The American Pharmacists Association called on drugstores to stop selling tobacco in March 2010 and several small, independent chains have done so, APA spokeswoman Michelle Spinnler says. No other national chain has followed suit.

“CVS’ announcement to stop selling tobacco products fully a month early sends a resounding message to the entire retail industry and to its customers that pharmacies should not be in the business of selling tobacco,” said Matthew Myers, president of the Washington-based Campaign for Tobacco-Free Kids. “This is truly an example of a corporation leading and setting a new standard.”

But a short drive from the Main Street, Nashua CVS, Gina Babeu stopped in at a Walgreen’s for a pack of cigarettes for both herself and her boyfriend. The message on the sign in front of the store advertised an upcoming health fair on September 5.

She said she got a heads up from a cashier at CVS that the chain would eliminate tobacco sales, forcing her to find another outlet. Babeu said she has both CVS and Walgreen’s on the way to work and home. “They’re both just on the way,” she said.

“CVS was the cheapest,” she said, “now Walgreen’s is.”

CVS says research shows its decision will have a big impact. A study the company is releasing Wednesday in the journal Health Affairs shows bans at pharmacies in Boston and San Francisco led to more than 13 percent fewer purchasers. Smokers didn’t just switch where they bought cigarettes and other tobacco products, some stopped buying them altogether.

Outside of the CVS on Main Street in Nashua, Tom Dewyngaert said “I suppose they’re doing the right thing, but I wonder how much they’re pushing the political thing.

“You’re not going to change people,” he said. “You can not sell cigarettes, but people are going to go somewhere else and get them.”

He wondered how much business they would lose, but figured it wouldn’t be much.

“To me it’s, whatever happened to choice and responsibility?” said Dewyngaert.

For many smokers, they’ll just go elsewhere.

“I’ll just get them at Cumberland Farms,” said Dewyngaert, “It’s no big deal.”

He added that smoking bans and overall change in attitude towards smoking has changed his habits a bit. He’ll smoke outside of buildings and said he doesn’t stay outside on smoke breaks very long in the wintertime.

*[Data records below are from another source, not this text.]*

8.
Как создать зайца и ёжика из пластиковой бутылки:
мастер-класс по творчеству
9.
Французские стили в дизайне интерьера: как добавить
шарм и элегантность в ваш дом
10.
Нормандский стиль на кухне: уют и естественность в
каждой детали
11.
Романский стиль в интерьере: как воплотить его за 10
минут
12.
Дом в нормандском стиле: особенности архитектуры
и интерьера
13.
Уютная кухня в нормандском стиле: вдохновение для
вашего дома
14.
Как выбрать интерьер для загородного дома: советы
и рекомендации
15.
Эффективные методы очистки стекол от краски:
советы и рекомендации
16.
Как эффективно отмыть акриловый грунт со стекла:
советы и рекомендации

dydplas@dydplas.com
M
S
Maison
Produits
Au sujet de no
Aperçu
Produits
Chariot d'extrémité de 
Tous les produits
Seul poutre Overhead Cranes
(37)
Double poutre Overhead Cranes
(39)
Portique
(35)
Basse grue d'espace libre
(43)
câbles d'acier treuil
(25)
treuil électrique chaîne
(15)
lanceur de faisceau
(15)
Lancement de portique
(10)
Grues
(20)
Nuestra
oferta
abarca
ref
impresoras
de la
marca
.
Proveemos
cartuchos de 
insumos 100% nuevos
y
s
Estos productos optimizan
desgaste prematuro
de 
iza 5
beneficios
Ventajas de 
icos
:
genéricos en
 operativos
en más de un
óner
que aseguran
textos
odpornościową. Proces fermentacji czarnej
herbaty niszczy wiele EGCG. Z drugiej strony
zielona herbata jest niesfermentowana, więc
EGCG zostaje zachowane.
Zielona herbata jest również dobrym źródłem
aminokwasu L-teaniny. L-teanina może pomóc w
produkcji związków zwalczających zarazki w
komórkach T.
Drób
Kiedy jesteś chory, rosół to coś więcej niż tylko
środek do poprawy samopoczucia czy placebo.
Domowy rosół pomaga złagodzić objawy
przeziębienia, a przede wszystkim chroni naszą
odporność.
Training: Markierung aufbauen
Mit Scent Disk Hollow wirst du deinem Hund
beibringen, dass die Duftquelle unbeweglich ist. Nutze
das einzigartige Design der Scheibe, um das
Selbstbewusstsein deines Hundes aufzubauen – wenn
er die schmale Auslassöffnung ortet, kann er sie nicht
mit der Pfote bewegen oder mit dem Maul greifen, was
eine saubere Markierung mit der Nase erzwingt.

“I don’t smoke as much as I used to,” he said.

Troyen Brennan, CVS’ chief medical officer, says if other pharmacies across the US followed suit by taking tobacco products, it would lead to 65,000 fewer deaths a year.

Ellen Hahn of the Tobacco Policy Research Program at the University of Kentucky says one chain not selling tobacco will have a limited effect, and other tobacco control strategies, such as price and tax increases and smoking bans, have been shown to be more effective.

Still, Hahn said, “every little bit helps because they are such a large chain. If every pharmacy would follow suit, that would be best. But this sends a clear message that pharmacies should not be selling tobacco.”